The new Northern Ireland Troubles (Legacy and Reconciliation) Bill calls for the creation of a truth and information recovery commission that will offer amnesty to British forces and paramilitaries if they cooperate with its investigations.

Known as the Troubles, the conflict began in the 1960s over British rule in Northern Ireland. More than 3,500 died in the violence, with around 1,200 deaths still under investigation. The violence was brought to an end in 1998 with the signing of the Good Friday Agreement peace accord.

The governing Conservative party proposed the bill last year, but it garnered fierce condemnation from the families of those who died during the Troubles.

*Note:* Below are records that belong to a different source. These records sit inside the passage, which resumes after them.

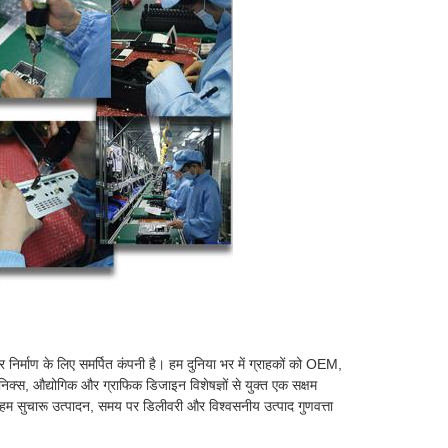
्माण के लिए समर्पित कंपनी है। हम दुनिया भर में ग्राहकों को OEM,
क्स, औद्योगिक और ग्राफिक डिजाइन विशेषज्ञों से युक्त एक सक्षम
 हम सुचारू उत्पादन, समय पर डिलीवरी और विश्वसनीय उत्पाद गुणवत्ता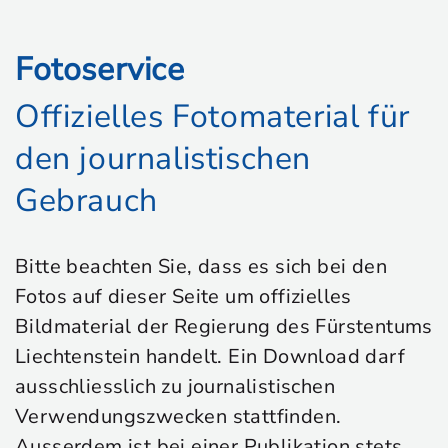
Fotoservice
Offizielles Fotomaterial für
den journalistischen
Gebrauch
Bitte beachten Sie, dass es sich bei den
Fotos auf dieser Seite um offizielles
Bildmaterial der Regierung des Fürstentums
Liechtenstein handelt. Ein Download darf
ausschliesslich zu journalistischen
Verwendungszwecken stattfinden.
Ausserdem ist bei einer Publikation stets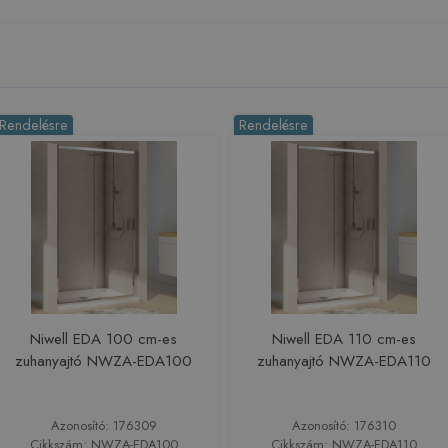
Rendelésre
Rendelésre
Niwell EDA 100 cm-es
Niwell EDA 110 cm-es
zuhanyajtó NWZA-EDA100
zuhanyajtó NWZA-EDA110
Azonosító: 176309
Azonosító: 176310
Cikkszám: NWZA-EDA100
Cikkszám: NWZA-EDA110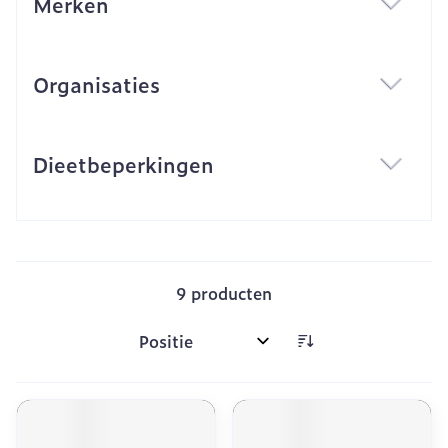
Merken
filter
Organisaties
filter
Dieetbeperkingen
filter
9
producten
Sorteer op: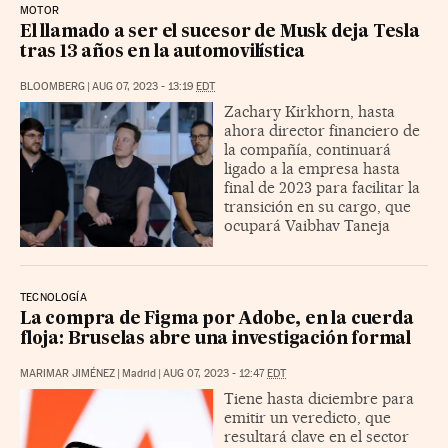
MOTOR
El llamado a ser el sucesor de Musk deja Tesla
tras 13 años en la automovilística
BLOOMBERG
|
AUG 07, 2023 - 13:19
EDT
Zachary Kirkhorn, hasta
ahora director financiero de
la compañía, continuará
ligado a la empresa hasta
final de 2023 para facilitar la
transición en su cargo, que
ocupará Vaibhav Taneja
TECNOLOGÍA
La compra de Figma por Adobe, en la cuerda
floja: Bruselas abre una investigación formal
MARIMAR JIMÉNEZ
|
Madrid
|
AUG 07, 2023 - 12:47
EDT
Tiene hasta diciembre para
emitir un veredicto, que
resultará clave en el sector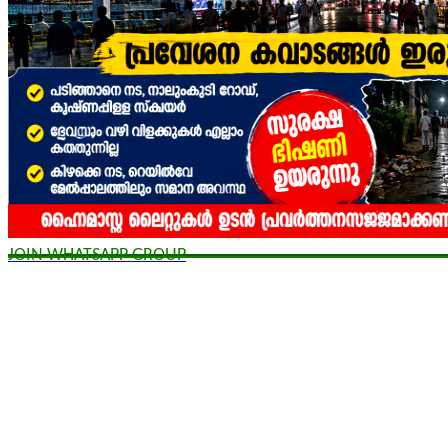
JOIN WHATSAPP GROUP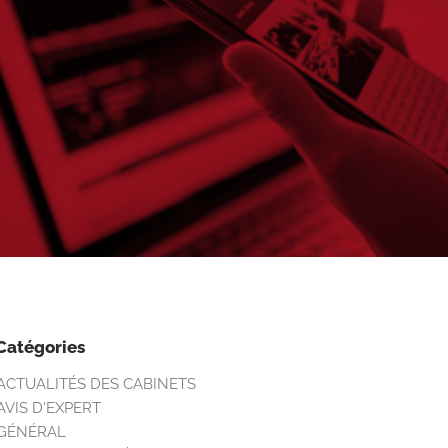
Catégories
ACTUALITÉS DES CABINETS
AVIS D'EXPERT
GÉNÉRAL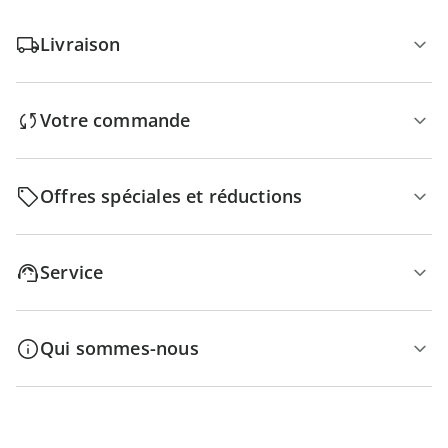
Livraison
Votre commande
Offres spéciales et réductions
Service
Qui sommes-nous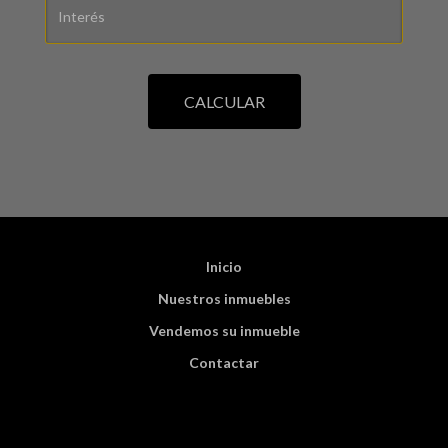
CALCULAR
Inicio
Nuestros inmuebles
Vendemos su inmueble
Contactar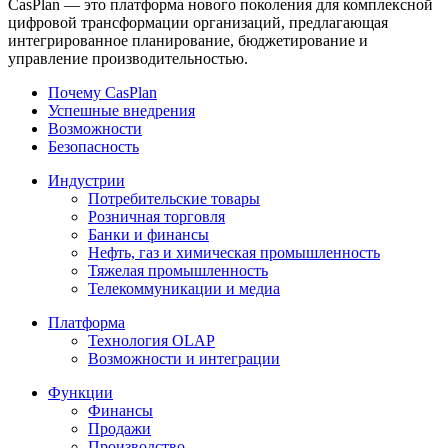
CasPlan — это платформа нового поколения для комплексной
цифровой трансформации организаций, предлагающая
интегрированное планирование, бюджетирование и
управление производительностью.
Почему CasPlan
Успешные внедрения
Возможности
Безопасность
Индустрии
Потребительские товары
Розничная торговля
Банки и финансы
Нефть, газ и химическая промышленность
Тяжелая промышленность
Телекоммуникации и медиа
Платформа
Технология OLAP
Возможности и интеграции
Функции
Финансы
Продажи
Производство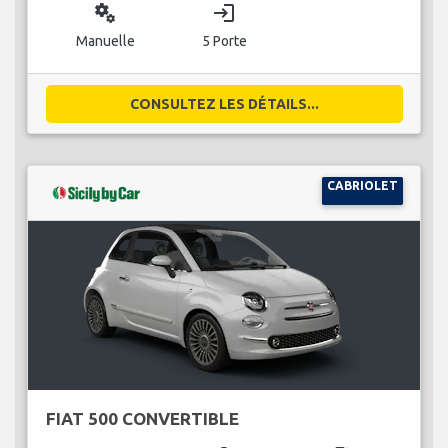
miscellaneous_services
login
Manuelle
5 Porte
CONSULTEZ LES DÉTAILS...
CABRIOLET
FIAT 500 CONVERTIBLE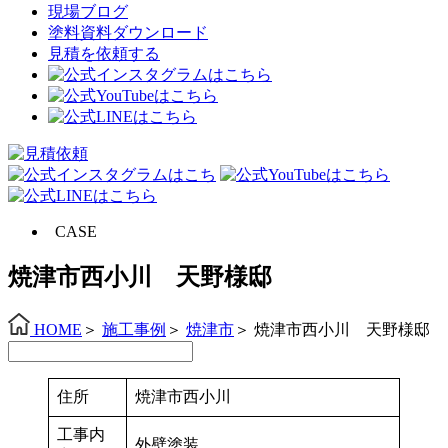
現場ブログ
塗料資料ダウンロード
見積を依頼する
CASE
焼津市西小川 天野様邸
HOME
＞
施工事例
＞
焼津市
＞
焼津市西小川 天野様邸
住所
焼津市西小川
工事内
外壁塗装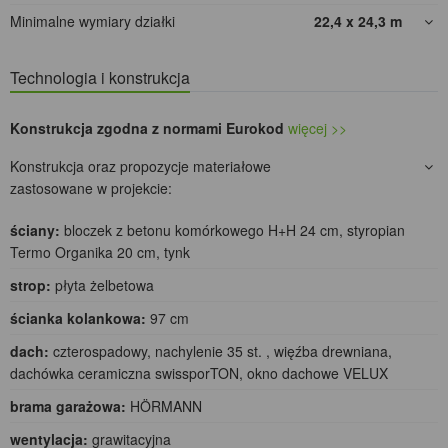
Minimalne wymiary działki
22,4 x 24,3
m
Technologia i konstrukcja
Konstrukcja zgodna z normami Eurokod
więcej >>
Konstrukcja oraz propozycje materiałowe
zastosowane w projekcie:
ściany:
bloczek z betonu komórkowego H+H 24 cm, styropian
Termo Organika 20 cm, tynk
strop:
płyta żelbetowa
ścianka kolankowa:
97 cm
dach:
czterospadowy, nachylenie 35 st. , więźba drewniana,
dachówka ceramiczna swissporTON, okno dachowe VELUX
brama garażowa:
HÖRMANN
wentylacja:
grawitacyjna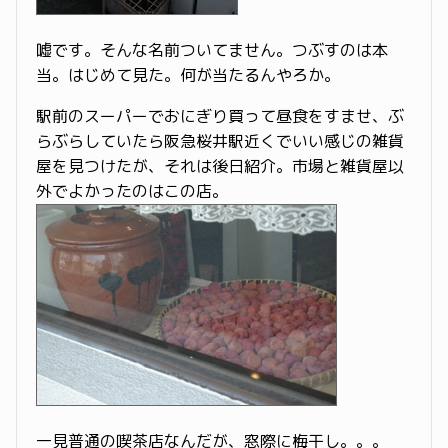
嘘です。そんな名前ついてません。つぶすのは本
当。はじめて見た。何が当たるんやろか。
駅前のスーパーでおにぎり買って昼食をすませ、ぶ
らぶらしていたら阪急桜井駅近くでいい感じの雑貨
屋を見つけたが、それは後日紹介。市場と雑貨屋以
外でよかったのはこの店。
一見普通の喫茶店なんだが、窓際に梅干し。。。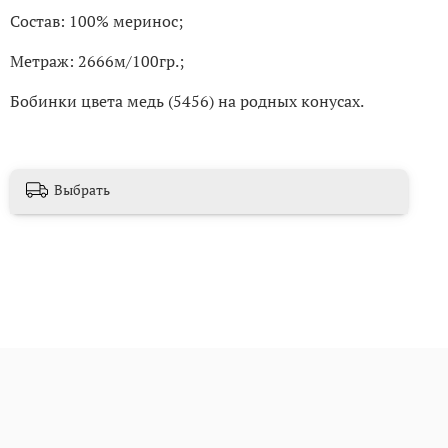
Состав: 100% меринос;
Метраж: 2666м/100гр.;
Бобинки цвета медь
(5456
)
на родных конусах.
Выбрать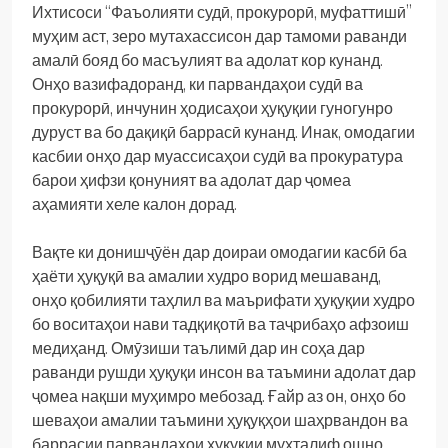
Ихтисоси “Фаъолияти судӣ, прокурорӣ, муфаттишӣ”
муҳим аст, зеро мутахассисон дар тамоми раванди
амалӣ бояд бо масъулият ва адолат кор кунанд.
Онҳо вазифадоранд, ки парвандаҳои судӣ ва
прокурорӣ, инчунин ҳодисаҳои ҳуқуқии гуногунро
дуруст ва бо дақиқӣ баррасӣ кунанд. Инак, омодагии
касбии онҳо дар муассисаҳои судӣ ва прокуратура
барои ҳифзи қонуният ва адолат дар ҷомеа
аҳамияти хеле калон дорад.
Вақте ки донишҷӯён дар доираи омодагии касбӣ ба
ҳаёти ҳуқуқӣ ва амалии худро ворид мешаванд,
онҳо қобилияти таҳлил ва маърифати ҳуқуқии худро
бо воситаҳои нави тадқиқотӣ ва таҷрибаҳо афзоиш
медиҳанд. Омӯзиши таълимӣ дар ин соҳа дар
раванди рушди ҳуқуқи инсон ва таъмини адолат дар
ҷомеа нақши муҳимро мебозад. Ғайр аз он, онҳо бо
шеваҳои амалии таъмини ҳуқуқҳои шаҳрвандон ва
баррасии парвандаҳои ҳуқуқии мухталиф ошно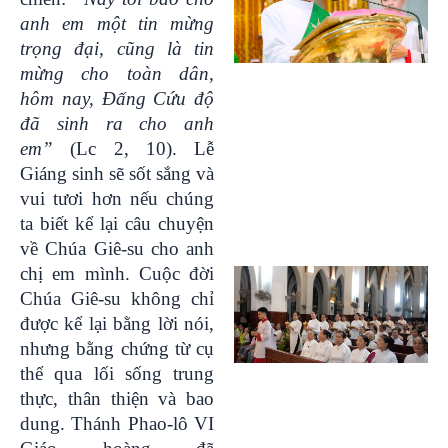
anh em một tin mừng
trọng đại, cũng là tin
mừng cho toàn dân,
hôm nay, Đấng Cứu độ
đã sinh ra cho anh
em”
(Lc 2, 10). Lễ
Giáng sinh sẽ sốt sắng và
vui tươi hơn nếu chúng
ta biết kể lại câu chuyện
về Chúa Giê-su cho anh
chị em mình. Cuộc đời
Chúa Giê-su không chỉ
được kể lại bằng lời nói,
nhưng bằng chứng từ cụ
thể qua lối sống trung
thực, thân thiện và bao
dung. Thánh Phao-lô VI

Criticism also came from political parties in Northern Ireland and the Irish government, the latter of which threatened legal action against the bill.

Meanwhile, the Council of Europe and the United Nations Human Rights Office also voiced opposition to the legislation, saying it “violates the UK’s international human rights obligations.”

However, veteran groups welcomed the law, saying that many former soldiers involved in the strife have been unfairly targeted in prosecutions.

Last year, former British serviceman David Holden was found guilty of killing 23-year-old Aidan McAnespie during the conflict. He became the first soldier to be convicted of a Troubles-era killing since the signing of the Good Friday Agreement.

He received a three-year suspended sentence for manslaughter for shooting McAnespie.